Keep it that straightforward. Numbers like that make your case better than any slide deck.
Making the Case for More Investment in NetSuite
When it's time to ask for budget — whether it's for additional NetSuite modules, AI-based solutions, or help automating processes — my advice is to show the potential business impact.
For example:
- Time back: "We saved 100+ hours a month by automating allocations."
- Better decisions: "Leadership gets scenario answers in minutes instead of days."
- Lower risk: "AI now flags anomalies before close — fewer surprises."
Show what standing still is really costing you — long closes, extra hours, constant rework, and slow decision-making. Framing it this way helps leaders see improvements to NetSuite as practical ways to save time and get to better answers faster.
What to Add Later
After you've knocked out the early wins — cleaner data, automated allocations, variance alerts, better reporting — you might want to expand gradually.

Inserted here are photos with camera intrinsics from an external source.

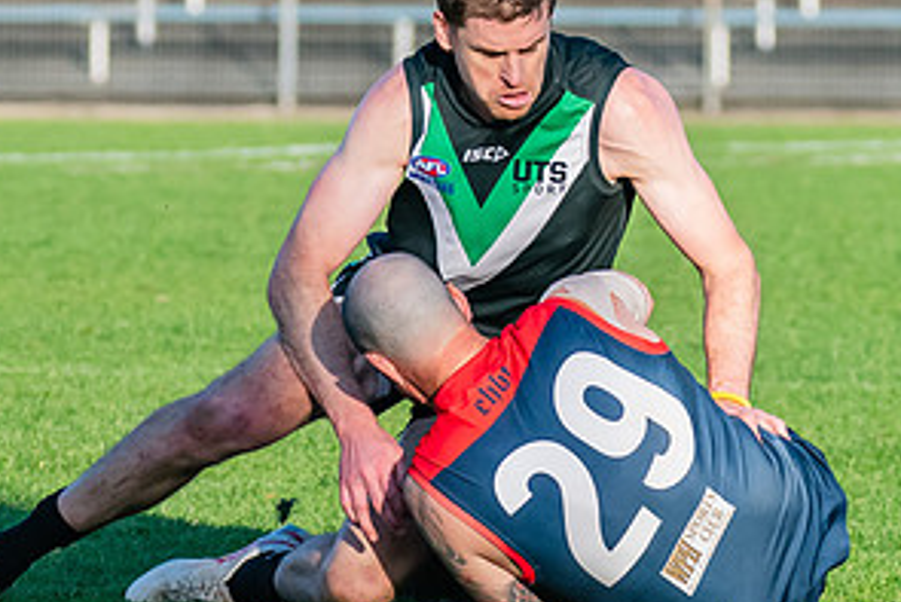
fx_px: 22310
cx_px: 503
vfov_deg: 1.5
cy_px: 307
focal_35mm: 891
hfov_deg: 2.3
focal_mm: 220
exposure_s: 1/1600
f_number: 7.1
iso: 800
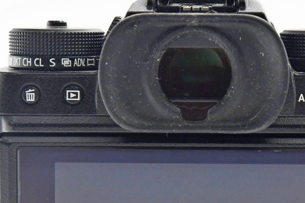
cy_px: 169
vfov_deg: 5.1
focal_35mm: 271
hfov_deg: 7.6
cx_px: 240
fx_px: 2295
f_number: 8
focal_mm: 70
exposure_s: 1/160
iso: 1250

- Deeper integrations. Connect CRM for live pipeline data and HRIS for headcount and compensation planning. Bring in market or industry data if it actually drives better forecasting.
- Smarter AI use. Evolve from using single, manual prompts to the AI agents that I've written about before. Maybe start with agents that perform some specific checks that run nightly: scan for anomalies, prepare and send variance commentary, etc.
- Governance and controls. As you lean on AI more, make sure results are explainable, that you're checking for bias, and that human review stays in place where it matters.
- Team structure. Consider setting up a small "enablement group" — someone to own NetSuite admin, an FP&A lead, and a change champion who keeps adoption moving.
I would wait to add those types of things until after your foundation has stabilized. Don't add complexity until you're getting real value from the basics.
Wrapping Up
Budget season doesn't have to be the annual "stress test" that it's always been. Start by automating one painful step. Use AI to handle variance commentary and do some "what if" modeling. Stop drowning in spreadsheets. Instead, ask ChatGPT or Claude what you need to know from NetSuite and get it in seconds.
Each one of these small wins frees up time, builds trust, and proves the ROI that comes from your continued investment in NetSuite. I think you'll soon find that your planning process is faster, your close is shorter, and your team is working on "higher value" tasks — instead of wrestling cells and formulas.